Your task:
Write down exactly the line where "51 147 1256.2" occurs and every line that follows it through the end of the material below; include nothing else.

======== Exercise data

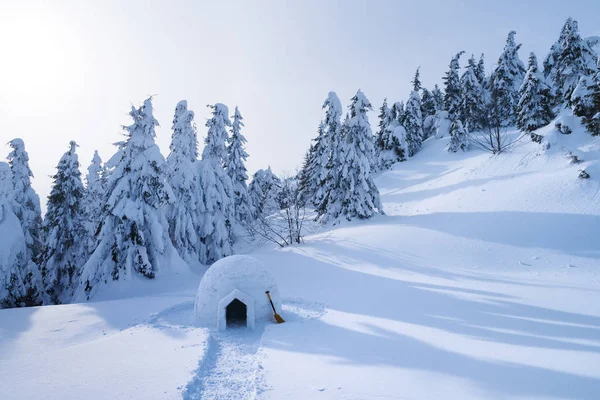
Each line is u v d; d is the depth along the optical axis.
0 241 16.95
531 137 26.12
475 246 16.44
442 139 42.75
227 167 33.41
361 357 6.25
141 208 17.94
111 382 5.54
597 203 16.42
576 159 20.06
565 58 29.70
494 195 20.83
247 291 9.80
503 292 10.78
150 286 17.05
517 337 6.80
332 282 14.77
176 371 5.96
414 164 38.50
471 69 40.50
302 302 11.74
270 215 41.94
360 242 20.11
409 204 27.05
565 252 14.20
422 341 6.93
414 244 18.22
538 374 5.03
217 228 23.80
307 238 26.05
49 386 5.43
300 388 5.07
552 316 8.03
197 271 20.89
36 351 8.04
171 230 21.86
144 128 18.41
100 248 17.19
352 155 25.09
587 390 4.44
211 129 27.48
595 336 6.50
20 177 24.48
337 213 27.16
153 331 8.95
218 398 5.13
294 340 7.60
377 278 14.50
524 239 15.80
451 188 25.47
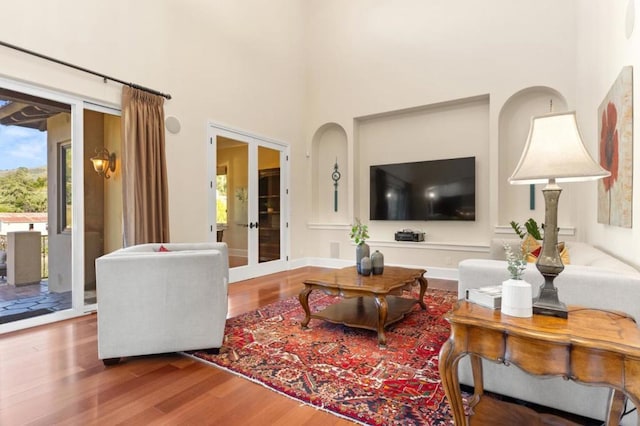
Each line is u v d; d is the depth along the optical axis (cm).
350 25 607
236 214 507
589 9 357
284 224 600
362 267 309
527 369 121
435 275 523
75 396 184
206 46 461
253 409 173
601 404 154
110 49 354
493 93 481
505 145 487
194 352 242
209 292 236
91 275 367
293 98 621
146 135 375
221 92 482
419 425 159
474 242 514
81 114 336
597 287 156
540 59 451
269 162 571
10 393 187
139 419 164
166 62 409
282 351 245
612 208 253
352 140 604
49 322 310
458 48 509
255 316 328
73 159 333
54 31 311
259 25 548
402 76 555
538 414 162
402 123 578
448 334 277
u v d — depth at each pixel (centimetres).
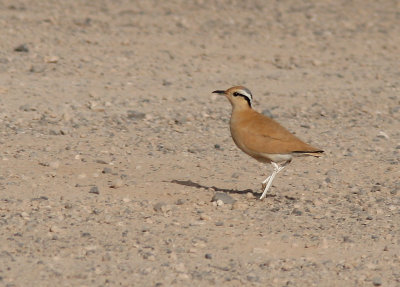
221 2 5781
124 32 4538
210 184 2169
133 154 2461
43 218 1788
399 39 4888
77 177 2145
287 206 1995
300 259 1630
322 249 1692
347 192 2156
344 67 4144
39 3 5238
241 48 4403
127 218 1828
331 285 1499
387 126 3070
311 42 4662
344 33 4972
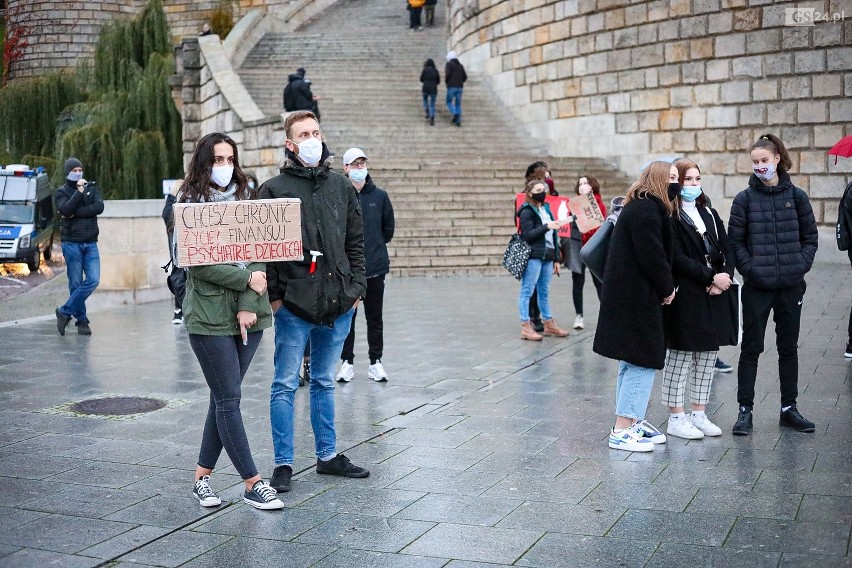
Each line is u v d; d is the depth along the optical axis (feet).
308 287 17.63
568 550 14.90
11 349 34.37
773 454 20.03
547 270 35.55
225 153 16.96
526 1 88.63
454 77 85.56
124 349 34.37
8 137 106.73
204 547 15.25
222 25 121.60
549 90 86.69
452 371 29.63
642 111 77.87
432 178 70.59
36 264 80.64
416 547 15.15
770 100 68.74
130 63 101.14
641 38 77.56
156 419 23.81
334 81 92.43
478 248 63.16
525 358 31.65
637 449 20.36
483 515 16.57
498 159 76.69
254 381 28.45
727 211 72.08
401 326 39.14
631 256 20.25
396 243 63.36
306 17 121.29
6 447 21.18
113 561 14.69
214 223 16.58
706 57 72.64
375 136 81.61
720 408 24.30
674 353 21.50
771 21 68.33
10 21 157.99
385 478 18.79
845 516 16.17
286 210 17.01
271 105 86.74
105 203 47.91
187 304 16.93
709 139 72.95
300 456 20.42
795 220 21.80
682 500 17.17
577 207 34.17
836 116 65.21
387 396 26.22
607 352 20.40
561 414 23.86
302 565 14.48
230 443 16.98
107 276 48.06
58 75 107.55
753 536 15.34
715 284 20.62
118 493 17.97
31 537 15.66
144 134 89.25
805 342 32.78
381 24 119.55
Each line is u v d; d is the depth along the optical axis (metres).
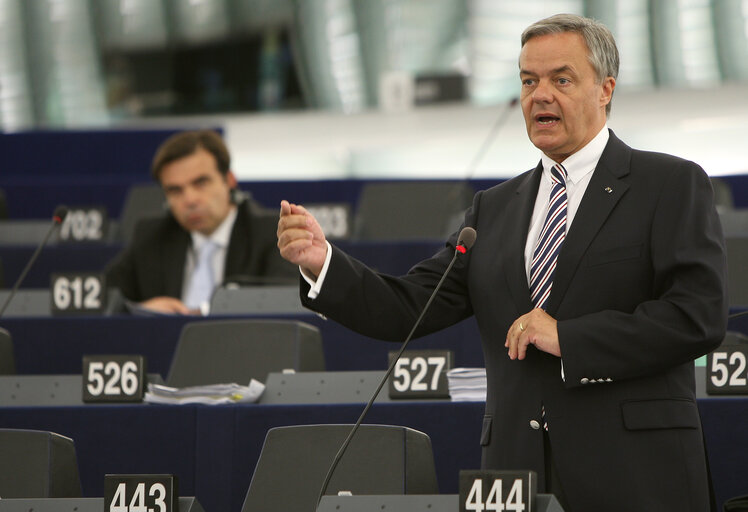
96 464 8.62
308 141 24.00
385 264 13.32
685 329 5.52
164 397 8.85
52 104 25.28
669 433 5.59
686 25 22.22
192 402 8.77
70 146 20.95
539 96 5.92
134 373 9.00
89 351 11.27
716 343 5.57
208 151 12.45
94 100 25.30
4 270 14.64
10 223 16.08
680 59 22.27
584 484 5.57
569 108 5.91
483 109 23.11
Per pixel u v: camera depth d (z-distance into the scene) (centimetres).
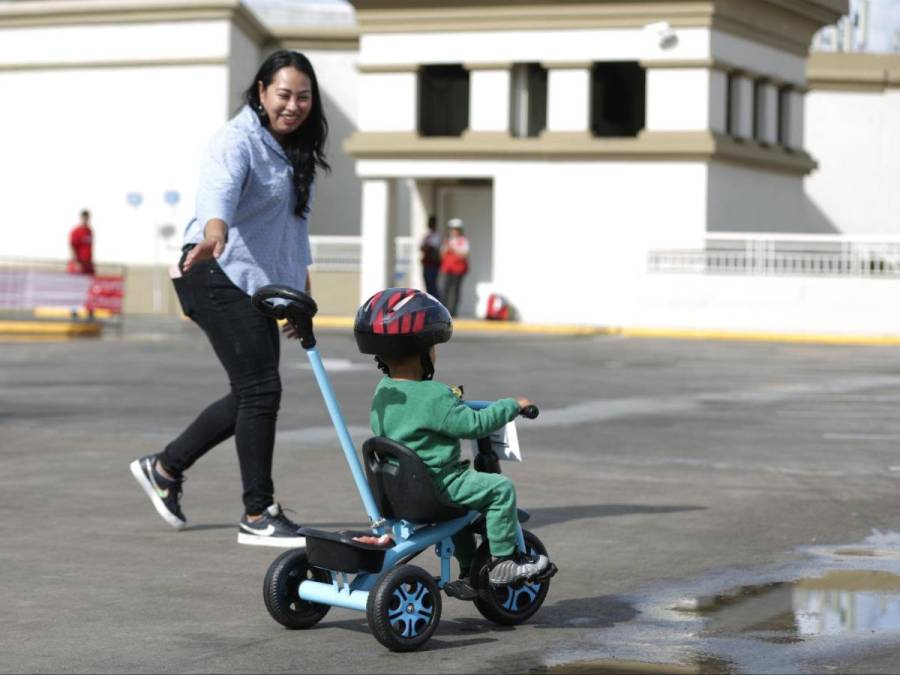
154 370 2530
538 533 1025
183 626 748
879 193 5616
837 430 1692
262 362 988
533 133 4422
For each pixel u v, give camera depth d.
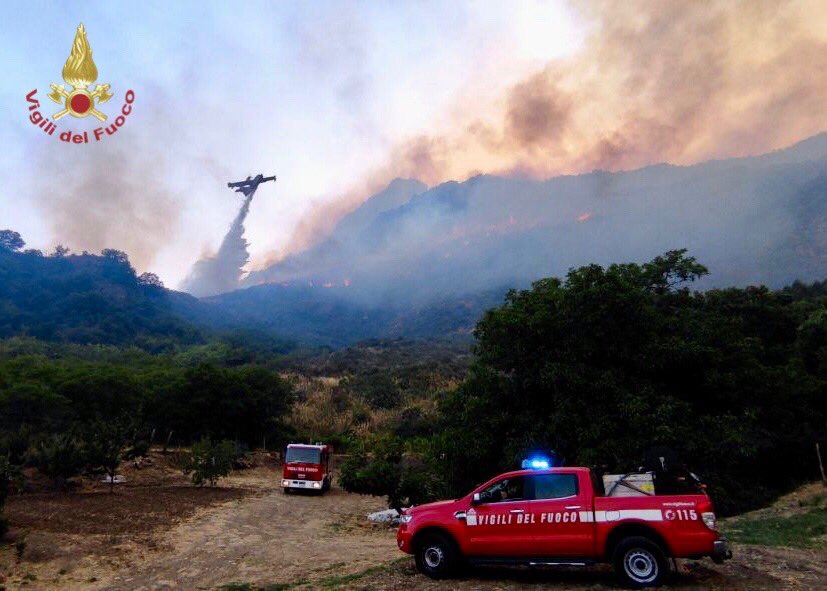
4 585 10.66
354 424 59.53
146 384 54.41
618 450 14.72
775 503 18.56
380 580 9.13
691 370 17.39
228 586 10.56
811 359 29.41
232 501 23.73
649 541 7.92
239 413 49.66
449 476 17.92
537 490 8.77
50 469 22.77
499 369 17.98
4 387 41.59
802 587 7.78
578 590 7.97
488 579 8.82
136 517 17.91
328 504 25.42
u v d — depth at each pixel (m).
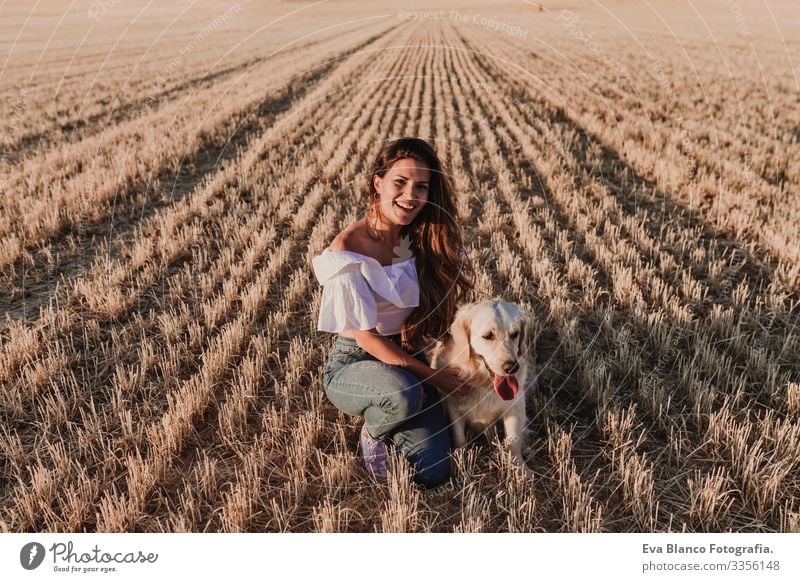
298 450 3.54
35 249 6.96
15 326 5.16
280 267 6.22
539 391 4.24
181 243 6.78
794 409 4.00
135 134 12.22
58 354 4.70
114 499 3.24
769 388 4.23
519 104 14.27
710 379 4.23
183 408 3.89
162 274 6.21
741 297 5.45
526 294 5.65
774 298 5.40
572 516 3.21
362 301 3.34
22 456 3.64
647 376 4.39
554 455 3.62
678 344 4.88
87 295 5.62
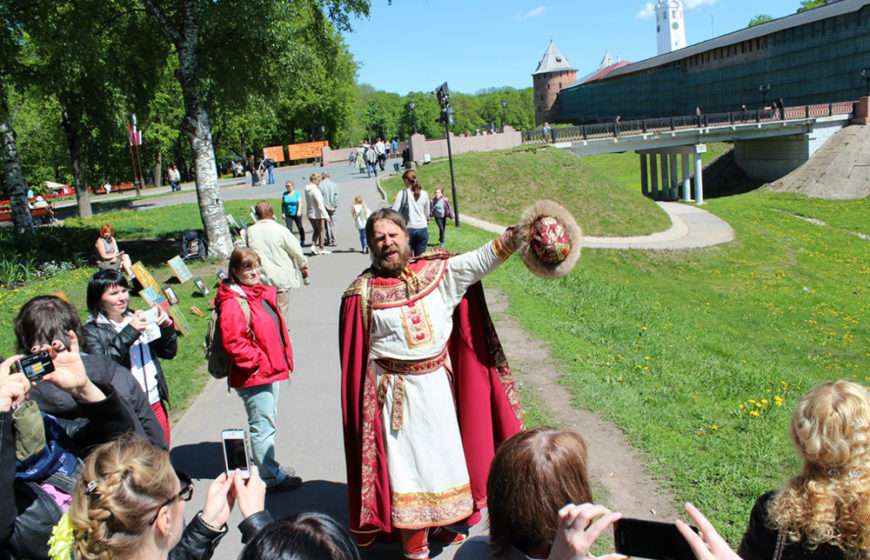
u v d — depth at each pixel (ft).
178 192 158.71
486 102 647.56
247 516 8.54
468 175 116.37
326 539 6.57
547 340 31.99
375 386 13.32
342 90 246.47
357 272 47.39
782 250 107.55
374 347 13.26
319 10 61.57
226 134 217.77
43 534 9.35
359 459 13.47
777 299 84.07
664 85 313.32
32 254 58.85
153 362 16.19
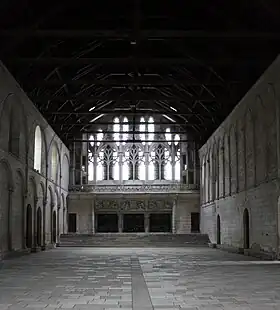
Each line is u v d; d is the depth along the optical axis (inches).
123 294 452.8
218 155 1473.9
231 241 1277.1
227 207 1333.7
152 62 970.7
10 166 962.7
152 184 1916.8
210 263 844.6
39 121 1268.5
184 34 823.7
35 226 1235.9
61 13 997.2
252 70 1103.0
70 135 1872.5
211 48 1104.2
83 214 1887.3
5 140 925.8
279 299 420.8
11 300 418.3
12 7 836.6
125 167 1939.0
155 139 1966.0
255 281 561.9
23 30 829.8
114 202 1902.1
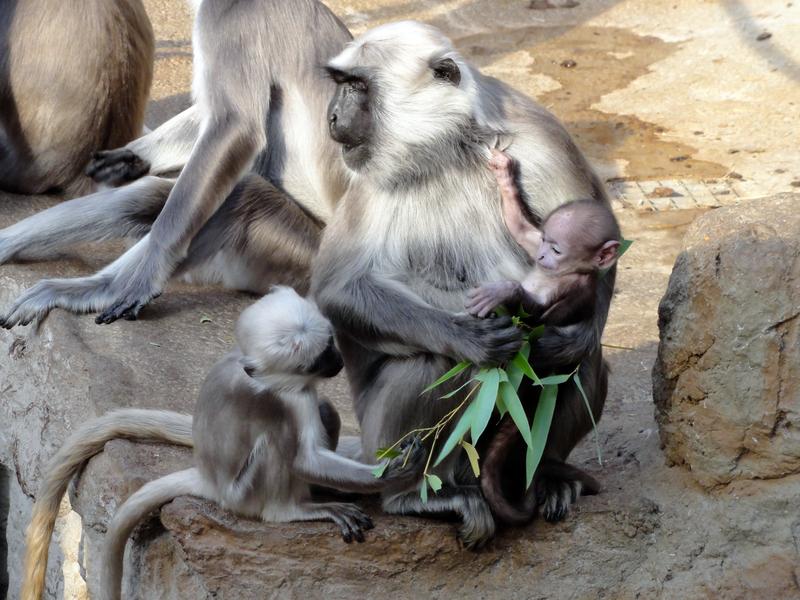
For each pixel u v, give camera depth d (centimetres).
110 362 849
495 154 627
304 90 960
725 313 631
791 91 1597
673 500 673
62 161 1171
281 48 957
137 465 700
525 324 613
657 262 1198
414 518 645
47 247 1009
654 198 1358
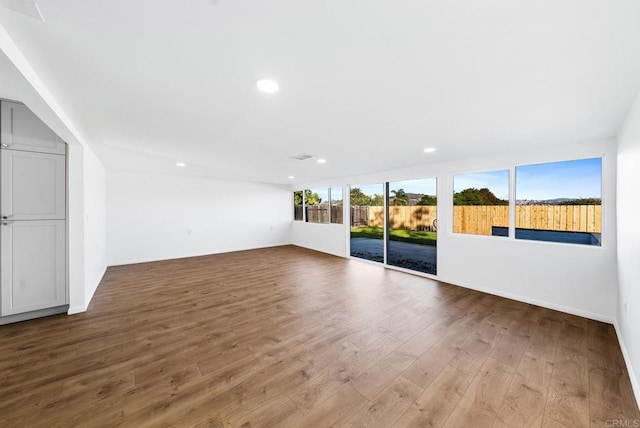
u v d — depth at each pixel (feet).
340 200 21.18
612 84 5.16
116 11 3.41
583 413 5.06
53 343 7.54
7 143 8.39
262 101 6.36
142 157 13.71
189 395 5.48
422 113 6.89
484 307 10.32
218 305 10.53
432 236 18.06
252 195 23.89
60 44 4.18
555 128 7.96
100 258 14.17
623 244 7.43
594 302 9.21
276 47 4.20
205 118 7.59
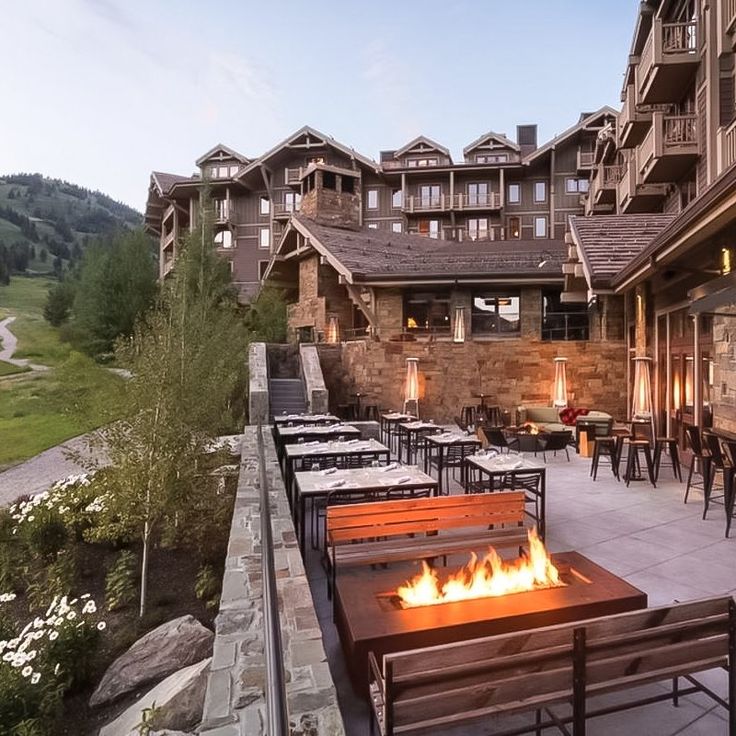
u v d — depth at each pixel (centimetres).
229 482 739
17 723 359
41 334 3747
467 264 1734
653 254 799
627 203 1484
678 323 1014
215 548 592
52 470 1278
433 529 431
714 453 599
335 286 2028
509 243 2186
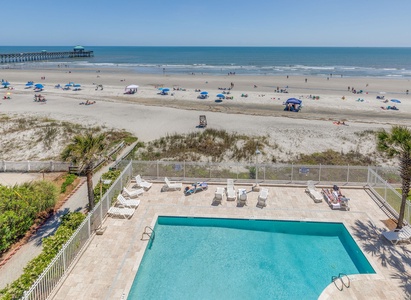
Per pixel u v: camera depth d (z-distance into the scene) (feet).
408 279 39.50
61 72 319.88
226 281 41.52
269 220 53.62
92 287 37.93
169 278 41.83
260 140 108.27
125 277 39.75
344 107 169.68
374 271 41.16
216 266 44.42
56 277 37.32
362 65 454.40
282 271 43.55
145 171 69.41
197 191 64.13
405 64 470.39
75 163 53.62
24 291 31.48
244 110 159.12
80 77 280.10
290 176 67.00
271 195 62.44
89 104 162.09
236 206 58.13
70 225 48.44
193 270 43.52
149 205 58.18
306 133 116.57
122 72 331.98
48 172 82.74
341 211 56.29
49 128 118.11
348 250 48.24
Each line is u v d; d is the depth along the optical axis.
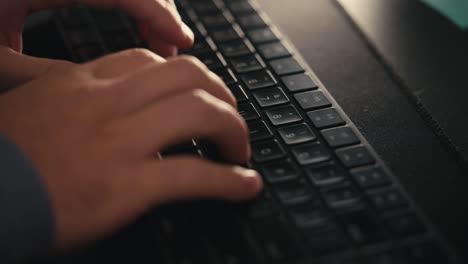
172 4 0.63
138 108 0.49
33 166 0.45
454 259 0.43
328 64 0.63
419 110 0.57
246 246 0.44
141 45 0.64
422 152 0.52
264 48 0.63
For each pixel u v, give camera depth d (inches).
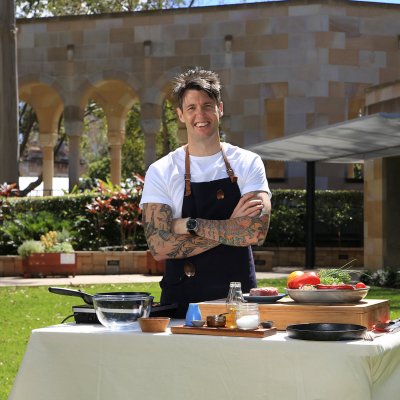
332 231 874.1
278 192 871.1
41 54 1137.4
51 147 1256.2
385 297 511.8
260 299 168.4
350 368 137.4
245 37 1054.4
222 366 146.3
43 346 158.1
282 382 142.0
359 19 1037.2
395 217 728.3
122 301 157.0
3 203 851.4
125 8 1462.8
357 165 1504.7
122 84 1209.4
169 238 187.2
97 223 845.2
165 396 150.0
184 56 1083.9
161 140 1700.3
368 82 1040.2
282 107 1154.0
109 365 153.9
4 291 589.9
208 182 190.2
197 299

================

Result:
51 147 1256.2
385 297 511.8
260 299 168.4
350 368 137.4
245 37 1054.4
222 366 146.3
43 346 158.1
282 382 142.0
359 19 1037.2
395 217 728.3
122 301 157.0
3 203 851.4
125 8 1462.8
357 165 1504.7
122 84 1209.4
169 238 187.2
97 223 845.2
165 396 150.0
184 56 1083.9
161 140 1700.3
368 82 1040.2
282 107 1154.0
109 365 153.9
4 291 589.9
208 182 190.2
197 299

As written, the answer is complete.